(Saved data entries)
== == ==

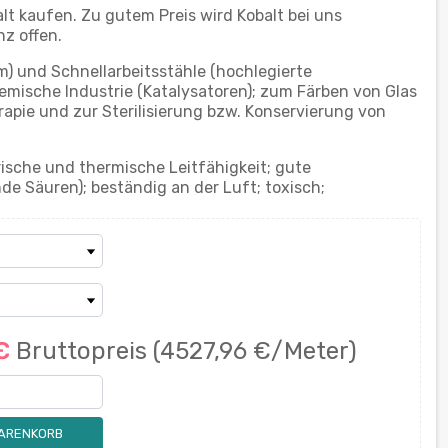
t kaufen. Zu gutem Preis wird Kobalt bei uns
nz offen.
m) und Schnellarbeitsstähle (hochlegierte
mische Industrie (Katalysatoren); zum Färben von Glas
rapie und zur Sterilisierung bzw. Konservierung von
rische und thermische Leitfähigkeit; gute
e Säuren); beständig an der Luft; toxisch;
 €
Bruttopreis
(4527,96 €/Meter)
WARENKORB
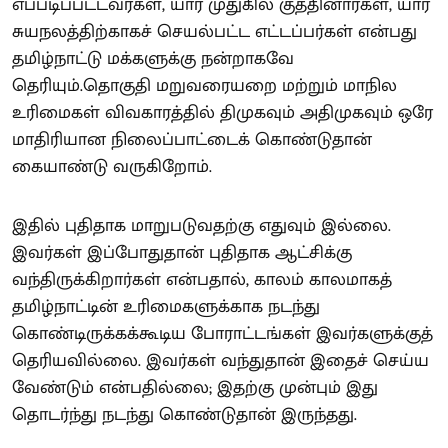
எப்படிப்பட்டவர்கள், யார் முதுகில் குத்தினார்கள், யார்
சுயநலத்திற்காகச் செயல்பட்ட எட்டப்பர்கள் என்பது
தமிழ்நாட்டு மக்களுக்கு நன்றாகவே
தெரியும்.தொகுதி மறுவரையறை மற்றும் மாநில
உரிமைகள் விவகாரத்தில் திமுகவும் அதிமுகவும் ஒரே
மாதிரியான நிலைப்பாட்டைக் கொண்டுதான்
கையாண்டு வருகிறோம்.
இதில் புதிதாக மாறுபடுவதற்கு எதுவும் இல்லை.
இவர்கள் இப்போதுதான் புதிதாக ஆட்சிக்கு
வந்திருக்கிறார்கள் என்பதால், காலம் காலமாகத்
தமிழ்நாட்டின் உரிமைகளுக்காக நடந்து
கொண்டிருக்கக்கூடிய போராட்டங்கள் இவர்களுக்குத்
தெரியவில்லை. இவர்கள் வந்துதான் இதைச் செய்ய
வேண்டும் என்பதில்லை; இதற்கு முன்பும் இது
தொடர்ந்து நடந்து கொண்டுதான் இருந்தது.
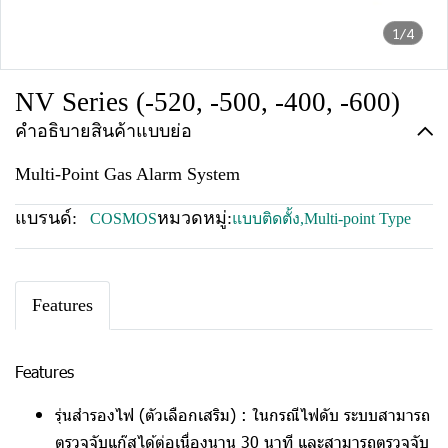
1/4
NV Series (-520, -500, -400, -600)
คำอธิบายสินค้าแบบย่อ
Multi-Point Gas Alarm System
แบรนด์:
หมวดหมู่:
COSMOS
แบบติดตั้ง
,
Multi-point Type
Features
Features
รุ่นสำรองไฟ (ตัวเลือกเสริม) :
ในกรณีไฟดับ ระบบสามารถ
ตรวจจับแก๊สได้ต่อเนื่องนาน 30 นาที และสามารถตรวจจับ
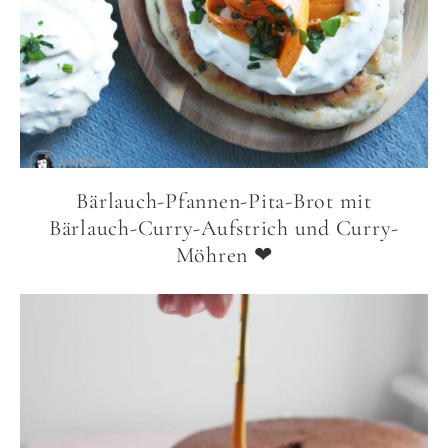
Bärlauch-Pfannen-Pita-Brot mit
Bärlauch-Curry-Aufstrich und Curry-
Möhren ❤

== == ==

- WHAT TO PRODUCE -
Gather every line above that contains the string "Multi", matching its capitalization exactly.

- EXERCISE RESPONSE -
Multi-Point Gas Alarm System
Multi-point Type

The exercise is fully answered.